A securities fraud class action was filed over the 2018 merger between McDermott, an upstream offshore development company, and Chicago Bridge & Iron Company, a downstream engineering and construction company. After the merger, CB&I ceased to exist and became a part of the new McDermott entity. CB&I stockholders received 0.82407 shares of McDermott stock in exchange for every one share of CB&I stock they held pre-merger. Pre-existing McDermott stockholders became the owners of about 53% of the new entity and former CB&I stockholders became the owners of about 47%. The merger was pitched as an opportunity for McDermott to diversify its holdings and form a vertically integrated, downstream-upstream company, while offering the struggling CB&I an alternative to bankruptcy. The Lead Plaintiff, NSHEPP, alleged that Defendants made misleading or untrue statements of material fact that caused McDermott’s shares to be inflated at the time of the merger, and that, on the release of subsequent corrective disclosures, McDermott’s stock price fell and resulted in economic damage to NSHEPP and other McDermott stockholders.

The District Court certified a class with two sub-classes and the Court of Appeals affirmed.

“Importantly, when a court analyzes adequacy and determines that a fundamental conflict exists, that conflict is between the class representative and other members of the class it represents — as opposed to conflicts among unnamed class members themselves….  Here, the court did not abuse its discretion when it found a fundamental conflict between purchasers and exchangers. The magistrate judge reasoned that this issue of comparative inflation would only impact exchangers because purchasers do not have any reason to care about the CB&I stock inflation, and NSHEPP’s exchanger role will require it to spend a lot of time briefing and arguing issues related to CB&I inflation that would do little to nothing to vindicate the interests of purchasers. The court reasoned that if half the class are exchangers and half are purchasers, two subclasses would be the best way to resolve the conflict so that a significant part of a merits trial is not focused on an issue of importance to only half the class. Similarly, the court reasoned that certain issues would be only relevant to purchasers, such as post-merger market efficiency and the ‘correctiveness of the last five alleged corrective disclosures,’ which occurred post-merger. The court did not abuse its discretion when it determined, based on the evidence before it, that subclassing was the most appropriate path to resolve the conflict it identified. However, we must also address whether the court abused its discretion in holding that class members who are both purchasers and exchangers can hold claims in both classes. Defendants maintain that the fundamental conflict multiplies if the court allows class members who are both exchangers and purchasers — that is, someone who both held CB&I stock that was converted in the merger, and who also went out on the open market during the Class Period to purchase McDermott stock — to hold claims in both classes. We disagree.

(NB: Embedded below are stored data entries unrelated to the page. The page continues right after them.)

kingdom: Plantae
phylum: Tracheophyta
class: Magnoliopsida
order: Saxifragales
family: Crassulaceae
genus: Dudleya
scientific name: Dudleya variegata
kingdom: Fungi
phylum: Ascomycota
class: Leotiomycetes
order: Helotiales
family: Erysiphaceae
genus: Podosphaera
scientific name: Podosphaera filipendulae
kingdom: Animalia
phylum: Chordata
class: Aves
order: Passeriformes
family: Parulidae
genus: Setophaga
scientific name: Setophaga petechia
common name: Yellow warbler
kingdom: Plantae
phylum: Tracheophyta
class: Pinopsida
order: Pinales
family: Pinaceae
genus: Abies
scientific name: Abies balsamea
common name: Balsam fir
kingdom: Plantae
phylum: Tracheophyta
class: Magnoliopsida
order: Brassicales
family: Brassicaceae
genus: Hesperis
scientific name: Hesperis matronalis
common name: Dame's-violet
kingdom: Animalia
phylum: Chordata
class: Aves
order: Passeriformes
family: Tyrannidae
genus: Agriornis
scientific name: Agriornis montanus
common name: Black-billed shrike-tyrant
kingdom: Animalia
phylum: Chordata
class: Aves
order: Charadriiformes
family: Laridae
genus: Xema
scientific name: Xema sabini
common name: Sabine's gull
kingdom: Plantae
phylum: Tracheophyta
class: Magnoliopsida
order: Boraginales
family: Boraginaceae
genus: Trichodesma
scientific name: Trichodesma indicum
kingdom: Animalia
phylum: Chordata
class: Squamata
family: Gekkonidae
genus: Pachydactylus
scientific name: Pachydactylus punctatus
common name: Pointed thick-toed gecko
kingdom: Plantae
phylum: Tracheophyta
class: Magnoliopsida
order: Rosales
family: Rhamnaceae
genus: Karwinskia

“We shall use an imaginary investor, John Doe. Assume that Doe was both an exchanger and a purchaser. Doe therefore has two interests that he wants adequately represented in this class action: (1) he wants damages in connection with his exchanged shares and, to further that interest, he wants NSHEPP to prove minimal inflation in CB&I stock and maximum inflation in McDermott stock (to maximize the difference and thus his damages); and (2) he wants the purchaser subclass’s lead plaintiff to prove that defendants’ misrepresentations fraudulently inflated McDermott stock price so he can recover the difference between his purchase price and the price it should have been priced at but for the misrepresentations. NSHEPP will adequately represent his exchanger interest — maybe trial proves he has a net negative; maybe it proves he has a net benefit — but, either way, NSHEPP will be protecting his exchanger interest and will fight to maximize his exchanger recovery because NSHEPP itself wants maximum recovery under this theory. The purchaser lead plaintiff will then protect Doe’s purchaser interest by bringing its strongest fraud-on-the-market case — again, because that lead plaintiff itself will be incentivized to maximize its own recovery as a purchaser. We see no logical reason why Doe cannot recover with respect to both of these separate interests — any conflict between purchasers and exchangers from a class-representative standpoint does not to trickle down to unnamed class members seeking only their own personal damages.”

 

Nova Scotia Health Employees’ Pension Plan v. McDermott International, No.24-20326, 2025 WL 2814735 (5th Cir. Oct. 3, 2025).